| Text section |
=== Section Start ===
And I think you can still use `?` with this if you don't want to add any context... Not 100% sure on that though.

rhabarba•8mo ago
Might as well be my limited understanding from what I can read behind the link, to be fair.
garrinm•8mo ago
Anyhow still makes things easier for application development. The main drawback is that the resulting error type doesn't implement std::error::Error, so it's not suitable for library development (as pointed out in the anyhow documentation). Stack Error is a bit less ergonomic, but suitable for library development.
shepmaster•8mo ago
I hope to read through your crate and examples later, but if you have a chance, I’d be curious to hear your take on how Stack Error differs from my library, SNAFU [1]!

[1]: https://docs.rs/snafu/latest/snafu/index.html

garrinm•8mo ago
I played around a bit with SNAFU a couple of years ago, but I'm haven't worked deeply with the library so there might well be some features I'm not aware of.

I think SNAFU is more like a combination of anyhow and thiserror into a single crate, rather than Stack Error which leans more heavily into the "turnkey" error struct. Using the Whatever struct, you get some overlap with Stack Error features:

- Error message are co-located.

- Error type implement std::error::Error (suitable for library development).

- External errors can be wrapped and context can easily be added.
=== Section End ===
| Exercise aim |
Rewrite the discussion of Rust error-handling crates, everything from "[1]: https://docs.rs/snafu/latest/snafu/index.html" down to "for library development).", with "a couple of years ago" replaced by "several years ago". The data after this point is separate material, unrelated to the discussion of Rust error-handling crates.

| Recorded data |
=== Section Start ===
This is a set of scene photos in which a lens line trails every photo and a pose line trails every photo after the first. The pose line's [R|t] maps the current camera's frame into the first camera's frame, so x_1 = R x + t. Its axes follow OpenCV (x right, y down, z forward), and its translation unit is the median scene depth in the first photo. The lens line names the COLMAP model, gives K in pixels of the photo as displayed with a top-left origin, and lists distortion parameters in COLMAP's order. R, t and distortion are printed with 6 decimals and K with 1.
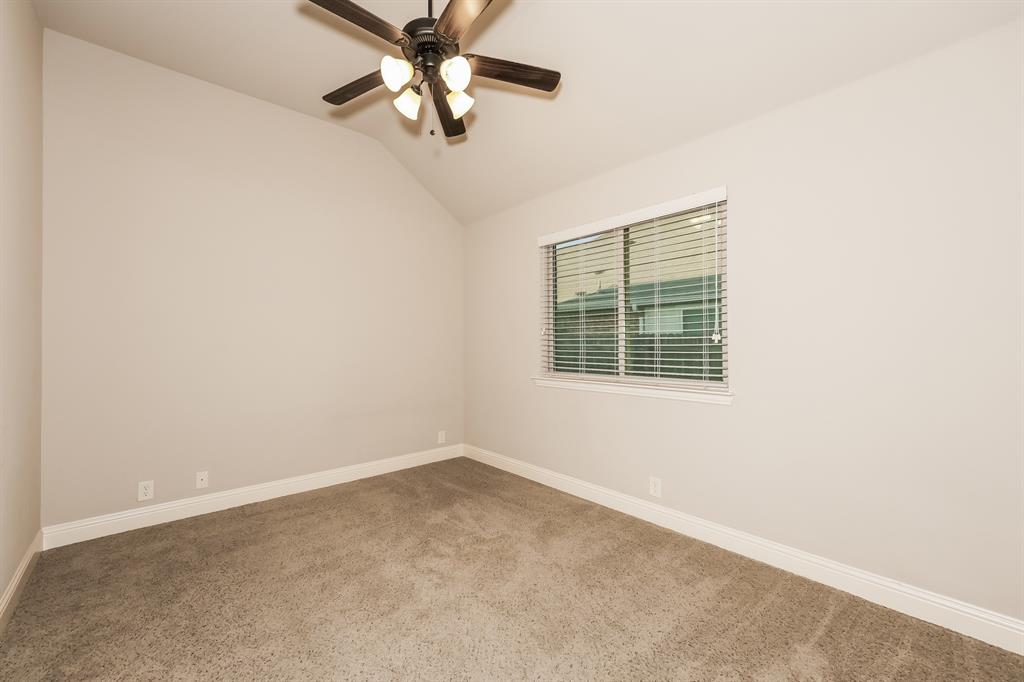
=== Section End ===
| Task response |
[1]: https://docs.rs/snafu/latest/snafu/index.html

garrinm•8mo ago
I played around a bit with SNAFU several years ago, but I'm haven't worked deeply with the library so there might well be some features I'm not aware of.

I think SNAFU is more like a combination of anyhow and thiserror into a single crate, rather than Stack Error which leans more heavily into the "turnkey" error struct. Using the Whatever struct, you get some overlap with Stack Error features:

- Error message are co-located.

- Error type implement std::error::Error (suitable for library development).